▸ **WHAT THIS TASK INVOLVES**:
Starting at the line that holds "left eye: (761, 148)" and stopping at the line that holds "left back paw: (490, 778)", restate the records below word for word, with both of those lines included.

DATA TO EXAMINE Start Marker

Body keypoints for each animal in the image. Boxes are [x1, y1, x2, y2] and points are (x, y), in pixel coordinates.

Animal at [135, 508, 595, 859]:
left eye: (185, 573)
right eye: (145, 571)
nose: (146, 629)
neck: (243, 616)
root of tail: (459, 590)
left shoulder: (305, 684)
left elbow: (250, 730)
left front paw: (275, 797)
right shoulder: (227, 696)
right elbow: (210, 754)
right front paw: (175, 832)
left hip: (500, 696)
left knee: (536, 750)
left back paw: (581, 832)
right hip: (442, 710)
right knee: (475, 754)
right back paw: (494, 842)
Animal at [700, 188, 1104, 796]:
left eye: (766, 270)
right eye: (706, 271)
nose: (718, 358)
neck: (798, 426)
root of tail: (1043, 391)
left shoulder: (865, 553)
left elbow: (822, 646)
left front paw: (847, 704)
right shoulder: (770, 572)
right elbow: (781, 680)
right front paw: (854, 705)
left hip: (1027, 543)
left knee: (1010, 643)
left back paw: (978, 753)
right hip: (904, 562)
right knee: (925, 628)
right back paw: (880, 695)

DATA TO EXAMINE End Marker
DATA TO EXAMINE Start Marker

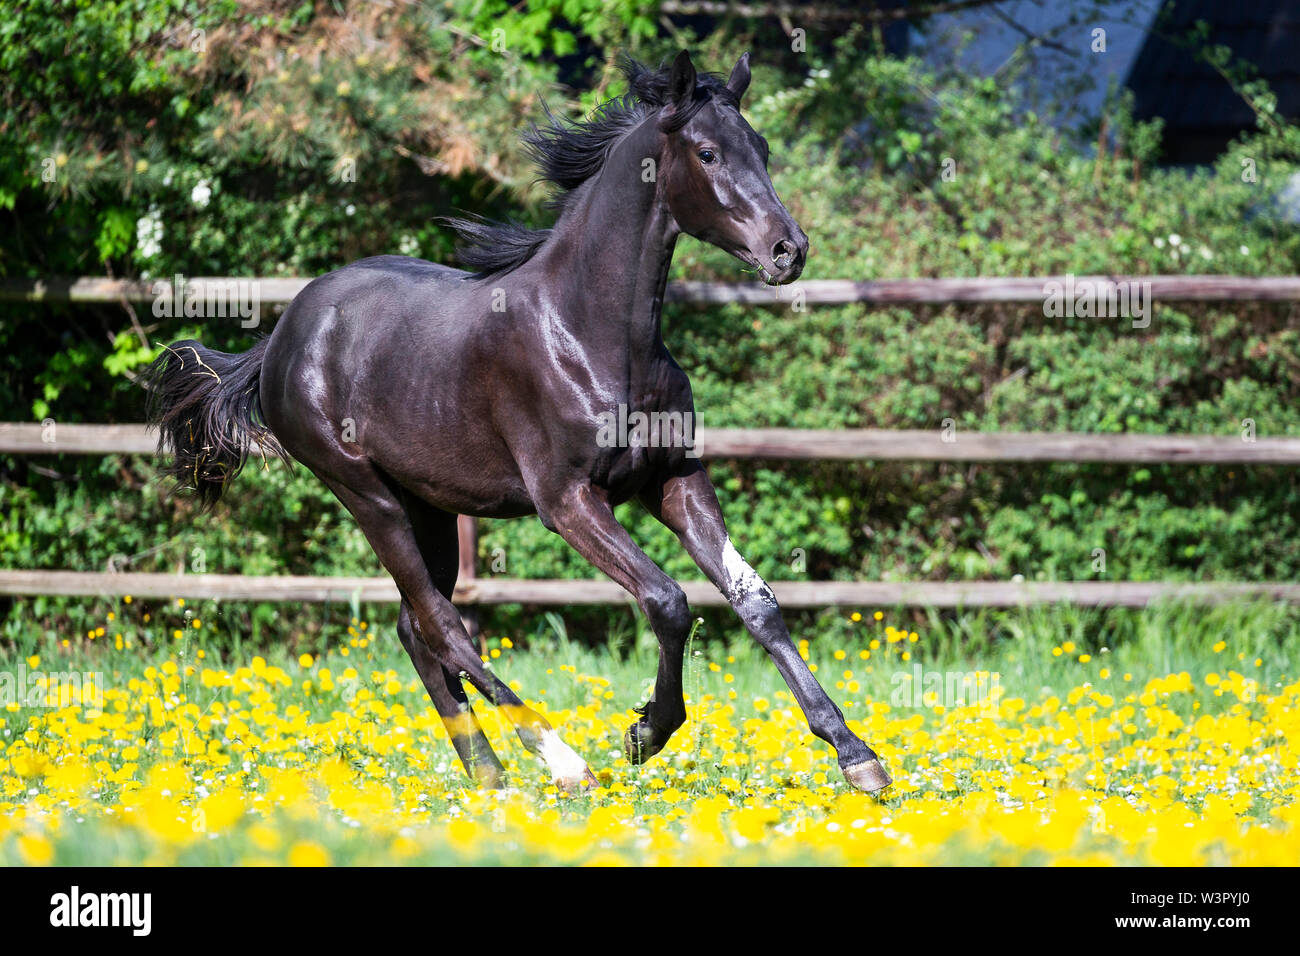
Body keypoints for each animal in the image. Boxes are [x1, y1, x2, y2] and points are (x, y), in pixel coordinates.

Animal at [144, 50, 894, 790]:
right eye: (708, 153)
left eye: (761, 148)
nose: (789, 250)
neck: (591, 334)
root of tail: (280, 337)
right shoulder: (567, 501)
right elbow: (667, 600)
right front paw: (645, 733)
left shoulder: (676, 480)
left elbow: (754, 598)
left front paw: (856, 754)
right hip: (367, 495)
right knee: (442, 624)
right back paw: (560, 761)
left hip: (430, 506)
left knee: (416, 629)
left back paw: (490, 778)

DATA TO EXAMINE End Marker

▸ **REPLY**:
left eye: (761, 148)
nose: (789, 250)
neck: (591, 334)
root of tail: (280, 337)
right shoulder: (567, 501)
right elbow: (667, 600)
right front paw: (645, 733)
left shoulder: (676, 480)
left elbow: (754, 598)
left front paw: (856, 754)
right hip: (367, 495)
right knee: (442, 624)
right back paw: (560, 761)
left hip: (430, 506)
left knee: (416, 629)
left back paw: (490, 778)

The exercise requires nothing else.